According to a recent study, a majority of surveyed districts used at least 26 different software applications to meet the needs of their needs. The demands of the front office are wholly different than the needs of a teacher's gradebook, the lunchroom's food service database and the transportation department's CRM. With a smattering of different systems employed, a range of potential security risks is all but inevitable.
Over 700 breaches of K-12 databases have been recognized in the United States since 2017 alone. Phishing schemes, ransomware attacks and denials-of-service tactics have been used to gain access to districts servers, steal sensitive information and hijack critical systems.
Such intrusions don't command sensationalist headlines as did Equifax, Yahoo or Facebook, so they've largely been able to fly under the radar of public awareness until very recently. The lack of publicity doesn't imply a lower level of danger - the risk such intrusions pose is startling, despite the common misconception that data held in a school’s servers is a low-opportunity target for cybercriminals. According to the Consortium of School Networking, educations is the "single most vulnerable vertical" of business sectors, edging out retail, finance and other "traditional" targets of cyber criminals.
History of Student Privacy 101
The groundwork for protecting student information is nothing new - the foundations were laid in 1974 with the passage of the Family Educations Rights and Privacy Act, or FERPA. However, the public's recognition of the need to improve how sensitive personal information is defended online is much more recent.
The most aggressive effort to protect privacy in the education sector came in 2016 via SOPIPA, the Student Online Personal Information Protection Act. This piece of legislation was the first to formally define prohibitions against using student data for non-educational purposes, including profiling for advertising or marketing, and reselling data to outside entities. Additionally, education service providers are required to securely manage collected student data and provide a way for that data to be destroyed or removed from any database upon request.
The Hardest Part is Getting Started
The easiest and most logical place to begin when addressing security is ensuring that all the various applications and software systems used within a district are integrated to the fullest extent possible. It's commonly accepted as truth that error by a human user is the biggest threat to security. By ensuring that all systems are automatically accessing the same high-quality information, the need for repeated manual corrections or redundant data-entry in each department are dramatically reduced or eliminated entirely. Automated sharing between programs helps to reduce the need for user access, and decreases the potential for a cyber event through an errant keystroke or accidental button selection while fostering confidence in users about the accuracy of that data.

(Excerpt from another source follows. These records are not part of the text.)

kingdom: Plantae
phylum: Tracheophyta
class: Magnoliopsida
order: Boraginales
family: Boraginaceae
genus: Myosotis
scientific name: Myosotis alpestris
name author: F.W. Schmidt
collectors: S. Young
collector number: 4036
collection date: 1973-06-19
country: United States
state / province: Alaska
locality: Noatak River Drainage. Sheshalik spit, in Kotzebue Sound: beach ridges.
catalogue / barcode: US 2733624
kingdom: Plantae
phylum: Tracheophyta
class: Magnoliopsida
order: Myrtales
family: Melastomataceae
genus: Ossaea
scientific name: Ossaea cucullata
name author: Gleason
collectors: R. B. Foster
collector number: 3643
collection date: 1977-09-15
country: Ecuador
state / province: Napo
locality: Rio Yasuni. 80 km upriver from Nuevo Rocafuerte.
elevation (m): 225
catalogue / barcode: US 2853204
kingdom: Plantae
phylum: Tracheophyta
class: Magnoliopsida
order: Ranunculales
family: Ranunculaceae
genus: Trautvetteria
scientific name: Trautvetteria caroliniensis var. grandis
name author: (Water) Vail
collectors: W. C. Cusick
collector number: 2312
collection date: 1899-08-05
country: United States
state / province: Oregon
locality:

Next in the line of defenses against a breach or intrusion is account management. Platforms without proper interoperability require manual account creation across a dozen or more different software systems for new students or staff members. The most immediately recognized costs of this approach are poorly spent time and resources coupled with greater odds of inaccurate data. More importantly, though not as obvious, is security. Every system that requires manual user access to create or manage user accounts represents a potential point of intrusion, illicit access, or breached security protocols.
When account creation and management can be synchronized using an efficient and automatic directory management tool, highly-sensitive data for students and staff can be rapidly shared across multiple districts from the district SIS or staff account management platform. Not only does this free up countless hours of time across departments and foster confidence in the quality of data, it also shrinks the pool of exploitable points of entry to a single hub. By limiting the need to access numerous systems for manual entry, the likelihood of data accuracy is magnified while minimizing the points of weakness and, therefore, liability.
Lastly, the biggest questions to ask when considering how data is handled are “Is my data moved off-server”, “Is off-site migration necessary”, “How is it protected during movement to and from my server”, and “What happens to my data while it’s gone”. From a district-side and service provider-side vantage point, the less any data is required to be moved between servers, the less existing vulnerability is present, and the more confidence you can have in the security and integrity of that data.
Some service providers take all the data in a district for whole-scale movement off-site with minimal transparency as to the “how”, “why”, “where” and “by whom” questions that are so crucial to privacy, integrity and security. From a protection and system defenses perspective, the most ideal solutions manage data on-prem, and allow approved users to retain full control and supervision of their information at all times. Those solutions that manage data inside existing information management systems without any migrations or batch exports provide a perk that can’t be quantified like time and money - the benefit of peace of mind!